L’Estonie interdit l’entrée sur son territoire à plus de 1 000 personnes ayant combattu pour la Russie contre l’Ukraine, par Iryna Kutielieva

Drapeaux Estonie-Europe

Date: 7 février 2026

 L’Estonie a imposé une interdiction d’entrée dans l’espace Schengen à 1 073 personnes supplémentaires ayant combattu contre l’Ukraine aux côtés des forces russes.

Selon Igor Taro, ministre de l’Intérieur estonien, la guerre à grande échelle menée par la Russie contre l’Ukraine constitue l’un des crimes les plus graves contre l’humanité.

« Les militaires russes qui ont combattu et continuent de combattre en Ukraine ont tué, détruit, violé et pillé.

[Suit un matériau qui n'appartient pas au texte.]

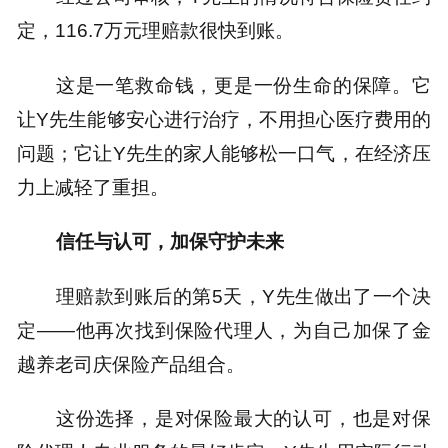
定，116.7万元理赔款很快到账。
这是一笔救命钱，更是一份生命的保障。它
让Y先生能够安心进行治疗，不用担心医疗费用的
问题；它让Y先生的家人能够松一口气，在经济压
力上减轻了重担。
信任与认可，加保守护未来
理赔款到账后的第5天，Y先生做出了一个决
定——他再次找到保险代理人，为自己加保了金
越养老司庆保险产品组合。
这份选择，是对保险最大的认可，也是对保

Leur fermer l’espace de sécurité européen et l’espace Schengen est dans l’intérêt de la sécurité de tous », a déclaré le ministre.

Taro a fait remarquer que l’expérience des guerres précédentes de la Russie montre que les individus revenant du front recherchent souvent de nouveaux défis liés à la violence au sein du crime organisé.

De plus, il a souligné que l’agression devait avoir un coût pour l’agresseur.

« L’Union européenne a imposé des sanctions politiques et économiques à la Russie, qu’elle considère comme un État agresseur. Cependant, il ne s’agit pas seulement de la guerre du Kremlin, car des centaines de milliers de citoyens russes ont combattu et continuent de combattre l’Ukraine. Une guerre d’agression doit avoir un prix pour chacun d’eux. Leur fermer l’espace Schengen est l’un des éléments de ce prix », a-t-il souligné.

En janvier, l’Estonie a annoncé des interdictions d’entrée pour 261 personnes ayant participé à la guerre contre l’Ukraine aux côtés de la Russie.

Il a également été rapporté que l’Estonie a soumis une proposition aux États membres de l’UE visant à interdire l’entrée dans l’espace Schengen aux personnes ayant participé aux hostilités contre l’Ukraine au sein des rangs de l’armée russe.

À l’issue d’une réunion du Conseil des affaires étrangères de l’UE, Kaja Kallas, chef de la diplomatie européenne, a déclaré que cette idée  bénéficiait du soutien  de nombreux pays et qu’elle continuerait d’être discutée.